One potential approach, which is already employed in some clinics, is to create a “biological target volume”, using PET to identify regions of hypoxia or high tumour burden. But there are challenges with using PET, Paulson explained, including low spatial resolution and high costs. Instead, he proposes the use of a panel of multiparametric quantitative MR imaging (qMRI) techniques to measure parameters such as cell density, oedema, oxygenation, vascular permeability and blood flow.

Hardware options

While this imaging panel could be performed using a standard MRI scanner, the introduction of MRI-guided radiotherapy systems such as ViewRay’s MRIdian Linac or Elekta’s Unity could permit repeat imaging during a course of therapy. This opens up the possibility of adaptive therapy based on functional, rather than just morphological, changes.

Different scanners, however, may employ different field strengths, RF coils, pulse sequences and so on.  So does the hardware used affect the qMRI parameters? Paulson and colleagues examined the performance of three scanners at their Institution: 3T and 1.5T MR simulators and a 1.5T MR-linac.

The team used a Eurospin TO5 phantom to test the T1 and T2 bias of the three scanners. For T1 bias, the 3T simulator, 1.5T simulator and MRI-linac exhibited accuracies of 11.4%, 13.8% and 10.3%, respectively, with consistent overestimation of T1 values across the three systems. The respective accuracies for T2 bias were 4.5%, 6.8% and 11.7%, in this case with consistent underestimation. In all systems, the repeatability was very good, at between 0.1 and 1.1%.

The researchers also examined apparent diffusion coefficient (ADC) bias using a diffusion weighted imaging (DWI) phantom. They saw good agreement between the three scanners, with an accuracy of between 2.0 and 2.6%, and a reproducibility of 1.4%.

Paulson also demonstrated the feasibility of acquiring qMRI in vivo, sharing examples of glioma and rectal adenocarcinoma images. He noted that each panel of images was acquired in less than 15 minutes. The next step, therefore, is to determine how to use these images to create personalized dose prescriptions.

Exploiting the data

The panel of MRI techniques produces a set of parameters, each reflecting a different biological aspect of disease. These could be used individually, or combined using regression models or machine learning. “The question now is which parameter to select. This requires prospective evaluation for each tumour site,” said Paulson.

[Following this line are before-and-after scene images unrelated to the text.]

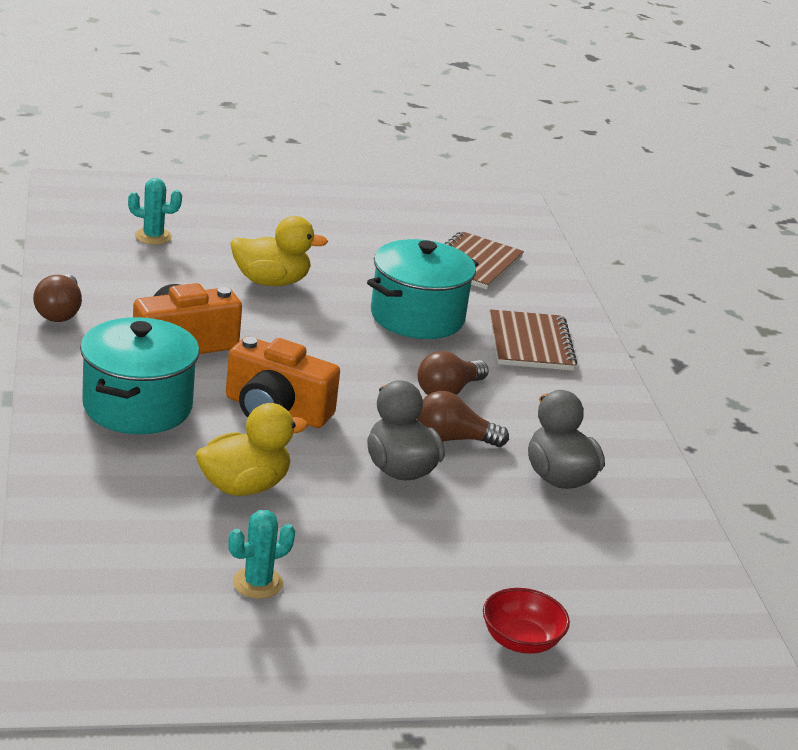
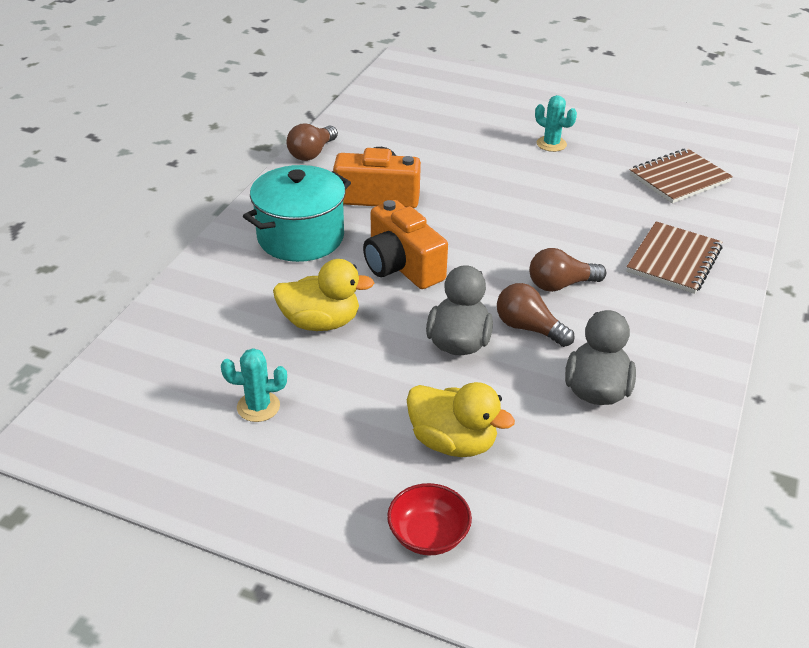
camera: 35 degrees right, 10 degrees up
turquoise cactus [128,178,182,245] -> turquoise cactus moved to [535,95,577,152]
yellow duck [230,216,328,286] -> yellow duck moved to [407,382,515,457]
turquoise pot [367,239,479,339] -> none

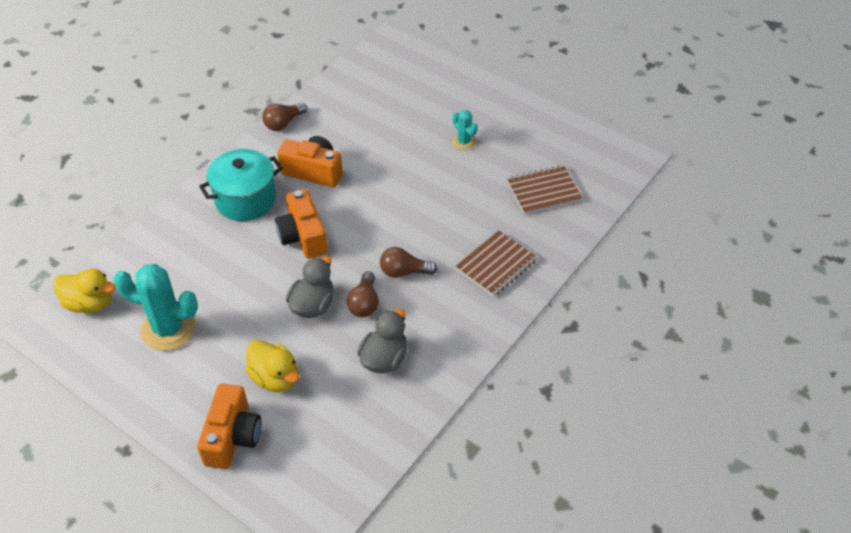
camera: 15 degrees right, 10 degrees up
turquoise cactus [221,348,287,422] -> turquoise cactus [113,264,198,351], size x1.98
yellow duck [273,259,374,331] -> yellow duck moved to [53,268,116,313]
red bowl [387,483,472,555] -> orange camera [197,383,261,469]
brown light bulb [497,283,575,347] -> brown light bulb turned 135 degrees counterclockwise [347,271,379,317]

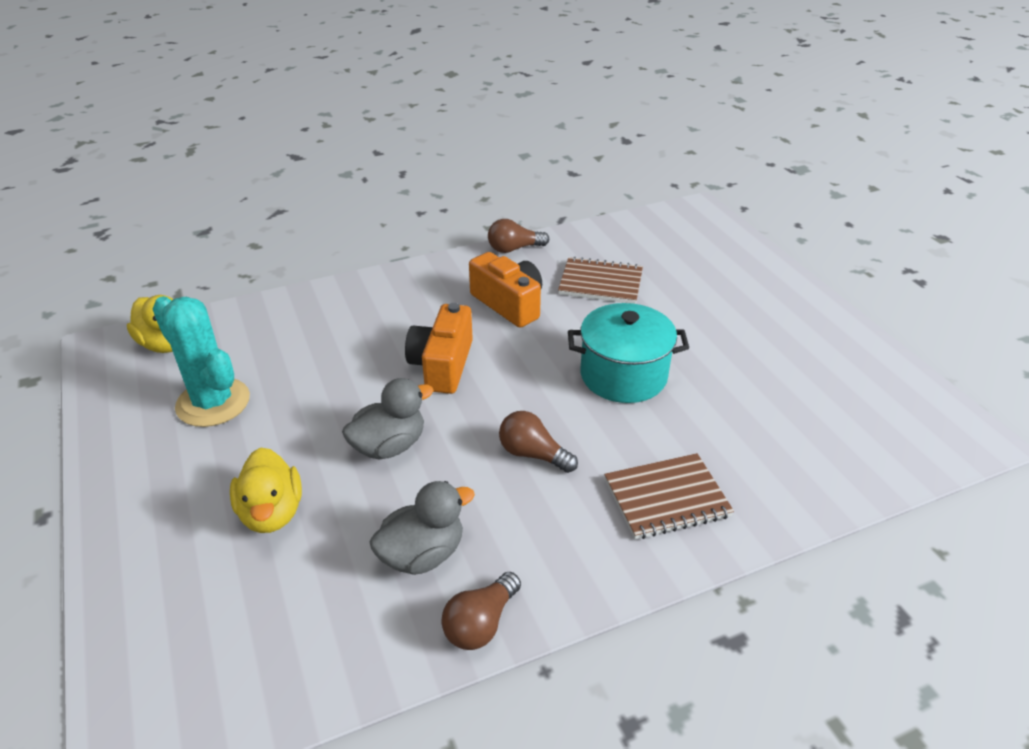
camera: 30 degrees right, 10 degrees down
orange camera [197,383,261,469] -> none
turquoise pot [199,149,283,221] -> turquoise pot moved to [568,303,689,403]
brown light bulb [347,271,379,317] -> brown light bulb moved to [442,572,521,650]
turquoise cactus [453,110,478,150] -> none
brown notebook [507,165,582,214] -> brown notebook moved to [558,257,643,304]

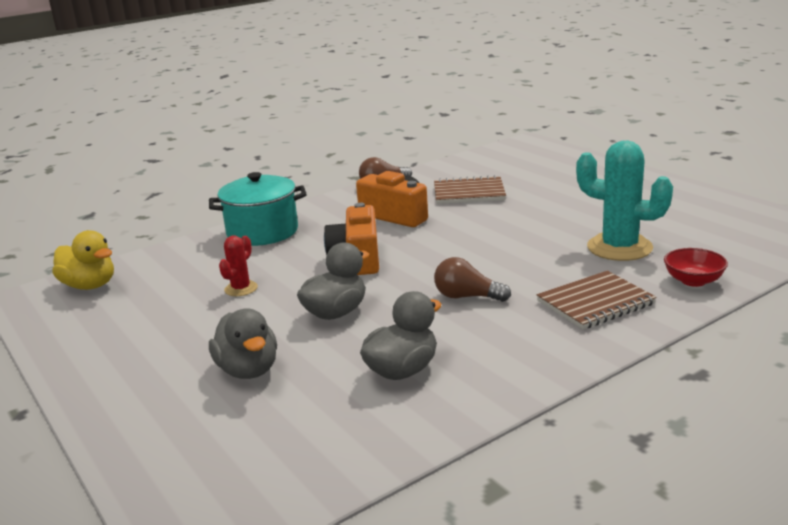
camera: 10 degrees left, 15 degrees down
turquoise cactus [153,296,250,427] -> turquoise cactus moved to [576,141,673,261]
yellow duck [230,447,302,533] -> grey duck [209,308,277,379]
brown light bulb [442,572,521,650] -> none
turquoise pot [568,303,689,403] -> turquoise pot moved to [209,172,307,246]
none -> red cactus [219,235,258,296]
none -> red bowl [664,248,728,287]

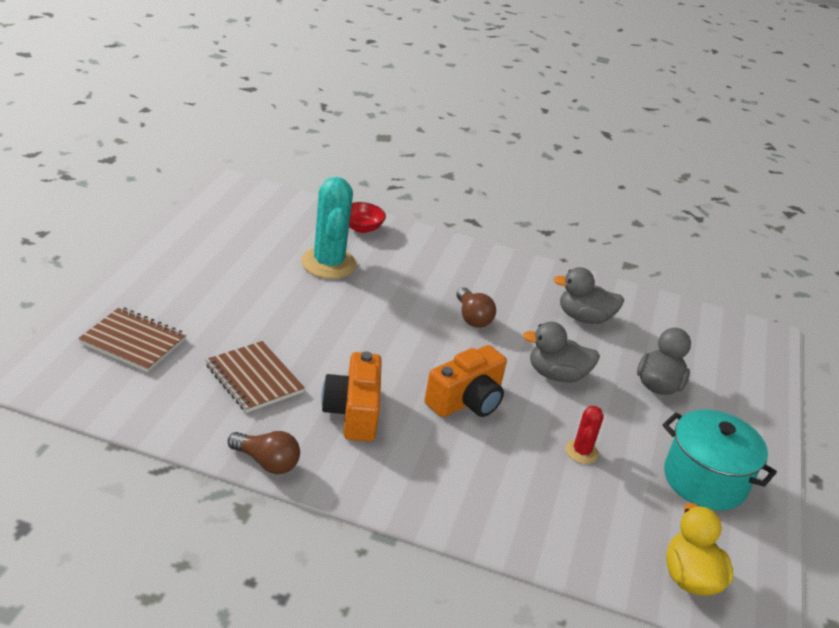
camera: 135 degrees left, 10 degrees up
turquoise pot [209,172,307,246] -> turquoise pot moved to [662,409,777,510]
red cactus [219,235,258,296] -> red cactus turned 60 degrees counterclockwise [565,406,604,464]
brown notebook [536,271,657,330] -> brown notebook moved to [78,307,187,372]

Other decisions to be made include which dose prescription function to utilize, and whether to create the treatment plan using dose painting by contours (in which a threshold defines low- and high-risk regions) or dose painting by numbers (where each tumour voxel is assigned a specific dose based on phenotype). “This is all still very much in the research realm,” Paulson pointed out.

And once this process has been defined, can biologically-based treatment plans be created using existing planning systems? Paulson demonstrated that the Elekta Monaco planning system can create a dose painting by numbers plan without requiring any modifications.

The final step is treatment delivery. For non-uniform dose distributions that deliver escalated doses to high-risk sub-regions, management of intrafraction motion is of the utmost importance. One potential option is to use an MR-guided radiotherapy system to perform retrospective dose reconstruction and accumulation. Looking further ahead, the blue-sky target is real-time adaptive radiotherapy, in which the treatment plan is continuously adapted with each new anatomy update from the MRI.

“Theragnostic radiotherapy has great potential to further personalize radiation therapy,” Paulson concluded. “However, significant progress in a number of areas is still required before large multi-centre clinical trials using theragnostic radiotherapy can begin.”